• **STATED TASK**
Reproduce each of the entries below verbatim, line for line, without altering any character.
** Start MATERIALS PROVIDED **
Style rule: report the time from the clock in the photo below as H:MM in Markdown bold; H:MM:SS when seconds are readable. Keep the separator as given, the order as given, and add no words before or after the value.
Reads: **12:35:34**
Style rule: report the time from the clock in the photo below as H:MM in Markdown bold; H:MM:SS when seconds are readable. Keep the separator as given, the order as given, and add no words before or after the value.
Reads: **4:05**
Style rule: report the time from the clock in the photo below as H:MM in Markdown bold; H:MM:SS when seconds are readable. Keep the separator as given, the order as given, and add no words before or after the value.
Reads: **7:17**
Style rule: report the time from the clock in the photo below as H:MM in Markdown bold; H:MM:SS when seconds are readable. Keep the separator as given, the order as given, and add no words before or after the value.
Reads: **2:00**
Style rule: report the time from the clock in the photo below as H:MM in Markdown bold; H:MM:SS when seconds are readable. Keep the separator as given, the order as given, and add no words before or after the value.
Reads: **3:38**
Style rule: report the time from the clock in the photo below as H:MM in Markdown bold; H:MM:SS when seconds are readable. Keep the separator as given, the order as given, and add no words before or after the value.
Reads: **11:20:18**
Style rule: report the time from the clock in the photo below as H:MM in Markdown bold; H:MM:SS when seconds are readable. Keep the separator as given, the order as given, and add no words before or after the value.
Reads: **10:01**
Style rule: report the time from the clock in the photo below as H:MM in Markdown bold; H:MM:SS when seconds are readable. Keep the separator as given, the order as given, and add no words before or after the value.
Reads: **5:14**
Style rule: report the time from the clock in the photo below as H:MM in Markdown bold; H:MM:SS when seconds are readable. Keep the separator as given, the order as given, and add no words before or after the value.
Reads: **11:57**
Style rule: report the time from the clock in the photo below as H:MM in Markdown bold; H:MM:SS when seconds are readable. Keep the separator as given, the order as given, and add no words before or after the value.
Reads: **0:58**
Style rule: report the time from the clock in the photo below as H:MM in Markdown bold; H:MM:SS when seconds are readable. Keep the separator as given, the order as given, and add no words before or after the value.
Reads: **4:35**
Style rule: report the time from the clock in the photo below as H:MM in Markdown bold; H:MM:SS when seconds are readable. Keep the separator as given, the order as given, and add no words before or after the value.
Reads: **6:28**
** End MATERIALS PROVIDED **
• **FINAL ANSWER**
Style rule: report the time from the clock in the photo below as H:MM in Markdown bold; H:MM:SS when seconds are readable. Keep the separator as given, the order as given, and add no words before or after the value.
Reads: **12:35:34**
Style rule: report the time from the clock in the photo below as H:MM in Markdown bold; H:MM:SS when seconds are readable. Keep the separator as given, the order as given, and add no words before or after the value.
Reads: **4:05**
Style rule: report the time from the clock in the photo below as H:MM in Markdown bold; H:MM:SS when seconds are readable. Keep the separator as given, the order as given, and add no words before or after the value.
Reads: **7:17**
Style rule: report the time from the clock in the photo below as H:MM in Markdown bold; H:MM:SS when seconds are readable. Keep the separator as given, the order as given, and add no words before or after the value.
Reads: **2:00**
Style rule: report the time from the clock in the photo below as H:MM in Markdown bold; H:MM:SS when seconds are readable. Keep the separator as given, the order as given, and add no words before or after the value.
Reads: **3:38**
Style rule: report the time from the clock in the photo below as H:MM in Markdown bold; H:MM:SS when seconds are readable. Keep the separator as given, the order as given, and add no words before or after the value.
Reads: **11:20:18**
Style rule: report the time from the clock in the photo below as H:MM in Markdown bold; H:MM:SS when seconds are readable. Keep the separator as given, the order as given, and add no words before or after the value.
Reads: **10:01**
Style rule: report the time from the clock in the photo below as H:MM in Markdown bold; H:MM:SS when seconds are readable. Keep the separator as given, the order as given, and add no words before or after the value.
Reads: **5:14**
Style rule: report the time from the clock in the photo below as H:MM in Markdown bold; H:MM:SS when seconds are readable. Keep the separator as given, the order as given, and add no words before or after the value.
Reads: **11:57**
Style rule: report the time from the clock in the photo below as H:MM in Markdown bold; H:MM:SS when seconds are readable. Keep the separator as given, the order as given, and add no words before or after the value.
Reads: **0:58**
Style rule: report the time from the clock in the photo below as H:MM in Markdown bold; H:MM:SS when seconds are readable. Keep the separator as given, the order as given, and add no words before or after the value.
Reads: **4:35**
Style rule: report the time from the clock in the photo below as H:MM in Markdown bold; H:MM:SS when seconds are readable. Keep the separator as given, the order as given, and add no words before or after the value.
Reads: **6:28**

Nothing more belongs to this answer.